In https://github.com/VictoriaMetrics/VictoriaMetrics/blob/master/app/vmagent/remotewrite/client.go#L94 there is a custom dialer for normal unencrypted TCP connection. There is no DialTLS option specified, so as per http.Transport documentation:
By that they mean to use
addTLSfunction: https://golang.org/src/net/http/transport.go#L1512 called in belowdialConnfunction to get TLS-secured connection. Specifically to distinguish between custom TLS dialer and default one you can see the logic in https://golang.org/src/net/http/transport.go#L1578 and if there is no custom TLS dialer defined then it will resort to using normal Dialer +addTLSfunction. Seems weird that they go with that route instead of initializing some default tls.Conn.So what caused those EOF errors on remoteWrite target? Since my previously published read/write errors of vmagent coincided with EOF errors from the remoteWrite targets, as well as those error stack-traces originating from
addTLS, then the best guess is that this specific section causes them: https://golang.org/src/net/http/transport.go#L1540 (TLS handshake timeout triggers abrupt connection closure inaddTLS).Potential fix? Not sure. @valyala I duplicated statConn as statConnTLS and made it internally use tls.Conn. The methods are the same as normal statConn, however, you must specify SetReadDeadline and SetWriteDeadline before calling tls.Conn.Read/Write respectively, they are used by tls.Conn’s internal write/read methods that first check/initiate TLS handshake before writing/reading request data.
The
statConnTLS.statDialTLSmethod is then set to transport’sDialTLSorDialTLSContextfield. One issue is that there doesn’t seem to be an easy way to pass TLSConfig object, so very likely you may want to supply an additional wrapper object that supplies DialTLS function and the dial function uses TLSConfig from the wrapper object to initiate tls.Conn.I quickly tried this with the following:
Even with nil TLS config, the EOF errors finally disappeared from remoteWrite target. If you log errors from statConnTLS write/read then I have noticed that there are occasional i/o timeouts but doesn’t seem to affect anything, seems to be just part of usual connection churn noise.

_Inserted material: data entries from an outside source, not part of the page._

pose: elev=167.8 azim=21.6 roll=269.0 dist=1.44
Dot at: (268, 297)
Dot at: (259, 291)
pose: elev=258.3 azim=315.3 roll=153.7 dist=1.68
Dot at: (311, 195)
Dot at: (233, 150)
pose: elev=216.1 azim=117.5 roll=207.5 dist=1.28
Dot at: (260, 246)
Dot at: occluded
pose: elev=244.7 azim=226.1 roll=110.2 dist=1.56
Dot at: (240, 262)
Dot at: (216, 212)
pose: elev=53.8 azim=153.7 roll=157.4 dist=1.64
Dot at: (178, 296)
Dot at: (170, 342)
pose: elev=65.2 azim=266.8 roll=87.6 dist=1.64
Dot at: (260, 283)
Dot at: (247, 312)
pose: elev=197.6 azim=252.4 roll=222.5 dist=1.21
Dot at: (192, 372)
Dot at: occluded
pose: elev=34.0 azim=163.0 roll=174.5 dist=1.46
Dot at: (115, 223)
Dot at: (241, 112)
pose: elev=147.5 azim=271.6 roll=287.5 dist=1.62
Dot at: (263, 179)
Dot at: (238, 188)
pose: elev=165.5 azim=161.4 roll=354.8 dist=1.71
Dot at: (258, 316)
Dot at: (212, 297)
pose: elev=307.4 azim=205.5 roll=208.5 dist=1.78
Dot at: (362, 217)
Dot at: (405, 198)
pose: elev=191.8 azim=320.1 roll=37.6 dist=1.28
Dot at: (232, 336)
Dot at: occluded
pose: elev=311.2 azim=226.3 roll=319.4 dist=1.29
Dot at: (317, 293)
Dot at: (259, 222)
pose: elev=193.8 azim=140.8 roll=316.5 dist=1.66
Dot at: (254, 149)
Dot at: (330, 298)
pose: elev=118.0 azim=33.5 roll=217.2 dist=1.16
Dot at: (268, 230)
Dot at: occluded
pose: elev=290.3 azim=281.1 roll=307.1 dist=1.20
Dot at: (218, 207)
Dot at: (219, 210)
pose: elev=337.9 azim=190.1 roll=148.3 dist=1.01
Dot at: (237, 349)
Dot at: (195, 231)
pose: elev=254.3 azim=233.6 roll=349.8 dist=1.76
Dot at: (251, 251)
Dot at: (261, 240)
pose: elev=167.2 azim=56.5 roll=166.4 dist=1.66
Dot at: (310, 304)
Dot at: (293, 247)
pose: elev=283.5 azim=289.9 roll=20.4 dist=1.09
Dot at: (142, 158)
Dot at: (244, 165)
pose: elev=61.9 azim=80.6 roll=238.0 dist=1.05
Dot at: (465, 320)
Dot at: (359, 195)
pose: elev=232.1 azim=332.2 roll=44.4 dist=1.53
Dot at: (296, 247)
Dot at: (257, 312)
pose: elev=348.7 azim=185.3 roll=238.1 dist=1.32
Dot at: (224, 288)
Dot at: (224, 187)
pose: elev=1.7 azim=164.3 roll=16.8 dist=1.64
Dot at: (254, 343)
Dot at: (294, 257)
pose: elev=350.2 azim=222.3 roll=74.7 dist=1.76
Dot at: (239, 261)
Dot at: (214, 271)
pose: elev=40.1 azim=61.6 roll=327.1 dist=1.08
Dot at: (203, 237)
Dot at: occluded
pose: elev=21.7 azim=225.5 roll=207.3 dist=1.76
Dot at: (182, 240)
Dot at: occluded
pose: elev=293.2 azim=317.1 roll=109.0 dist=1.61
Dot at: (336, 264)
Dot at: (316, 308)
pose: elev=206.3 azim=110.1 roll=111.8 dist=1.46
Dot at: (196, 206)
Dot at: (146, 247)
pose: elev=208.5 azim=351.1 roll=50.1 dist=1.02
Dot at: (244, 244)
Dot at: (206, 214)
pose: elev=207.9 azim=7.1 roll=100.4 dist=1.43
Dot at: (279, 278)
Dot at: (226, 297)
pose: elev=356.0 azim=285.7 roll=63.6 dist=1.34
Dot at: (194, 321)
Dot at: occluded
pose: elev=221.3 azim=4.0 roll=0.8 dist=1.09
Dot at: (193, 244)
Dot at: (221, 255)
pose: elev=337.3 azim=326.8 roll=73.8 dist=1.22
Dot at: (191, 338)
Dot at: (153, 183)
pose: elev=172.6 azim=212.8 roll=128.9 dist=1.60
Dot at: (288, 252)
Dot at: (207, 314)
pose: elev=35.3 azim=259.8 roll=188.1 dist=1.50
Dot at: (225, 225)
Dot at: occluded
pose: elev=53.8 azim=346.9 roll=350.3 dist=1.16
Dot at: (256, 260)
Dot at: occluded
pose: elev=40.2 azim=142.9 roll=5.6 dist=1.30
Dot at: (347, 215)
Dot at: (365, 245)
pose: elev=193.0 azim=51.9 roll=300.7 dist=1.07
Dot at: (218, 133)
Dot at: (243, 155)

Anyways, I am not sure if creating a custom TLS statConn dialer is the solution just to silence seemingly harmless EOF TLS errors from vmagent remoteWrite targets. I am still puzzled why these random TLS handshake timeouts happen in the first place.
Thanks for your response. We are not scraping the vminsert/vmauth endpoint. We are using vmagent that uses a remote_write to vmauth, which secures vminsert on that node. If I change the remote_write endpoint to localhost, there are no errors.